Written task: Carry on the bug report about Debian 10 EC2 instances losing their IPv4 address, starting right after its last line.

Selected extract:
Bug#964596: cloud.debian.org: Debian 10 EC2: IPv4 address suddenly flushed

2020-07-09 Thread Martin Olsson
Package: cloud.debian.org
Severity: major
User: cloud.debian@packages.debian.org
Usertags: aws

Problem:
Production systems in AWS lose all network connectivity after 1h, after a
dist-upgrade from Debian 9 to Debian 10 has been performed.
One can't ssh in to investigate and no remote console exists in AWS.
Fortunately, you *can* restart the EC2 instance, which will generate a new
dhcp lease and give you another 1h of access before the access is cut again.

How to reproduce:

Install a Debian 9 machine using the official Debian 9 AMI.

Data to examine:
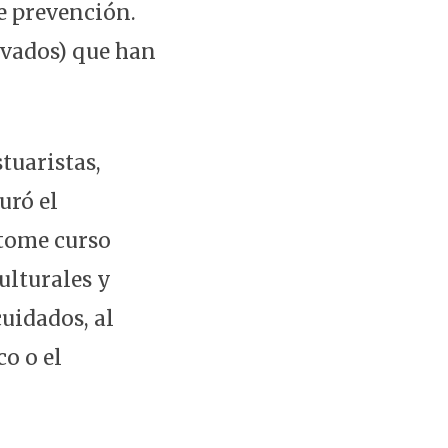
e prevención.
ivados) que han
stuaristas,
uró el
 tome curso
ulturales y
uidados, al
co o el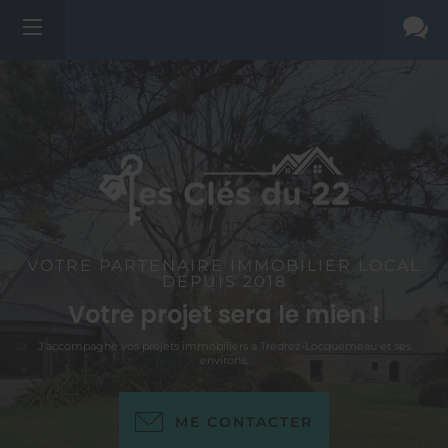
VOTRE PARTENAIRE IMMOBILIER LOCAL
DEPUIS 2018
Votre projet sera le mien !
J'accompagne vos projets immobiliers à Trédrez-Locquémeau et ses
environs.
ME CONTACTER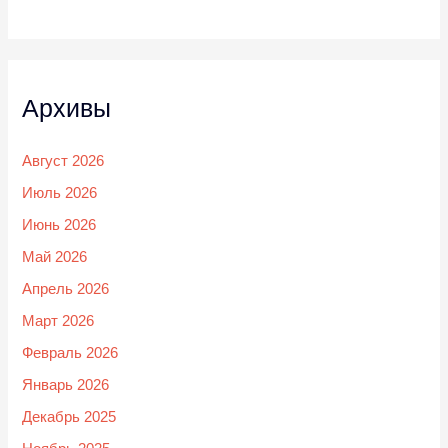
Архивы
Август 2026
Июль 2026
Июнь 2026
Май 2026
Апрель 2026
Март 2026
Февраль 2026
Январь 2026
Декабрь 2025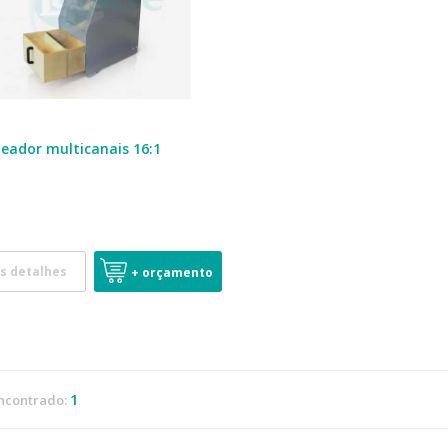
eador multicanais 16:1
s detalhes
+ orçamento
1
ncontrado:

Reply to the exercise:
During the hardening of the machine, disable IPv6 completely:
# cat /etc/sysctl.d/disable_ipv6.conf
net.ipv6.conf.all.disable_ipv6 = 1
net.ipv6.conf.default.disable_ipv6 = 1
net.ipv6.conf.eth0.disable_ipv6 = 1
net.ipv6.conf.lo.disable_ipv6 = 1

This hardened Debian 9 server works perfectly for a year.

Now perform a dist-upgrade to Debian 10.

Everything looks good. No errors during the upgrade.
After the final reboot, the server comes online as it should.

BUT...
After 1 hour we suddenly lose all access to the server.

A reset of the EC2 brings the access back, only to be lost again 1h later.

(unfortunately, neither dhclient nor the cloud-init scripts syslogged any
error, so it was pretty hard to figure out what was wrong)

It turns out to be the IPv6 hardening that generates problems for
dhclient/ifup.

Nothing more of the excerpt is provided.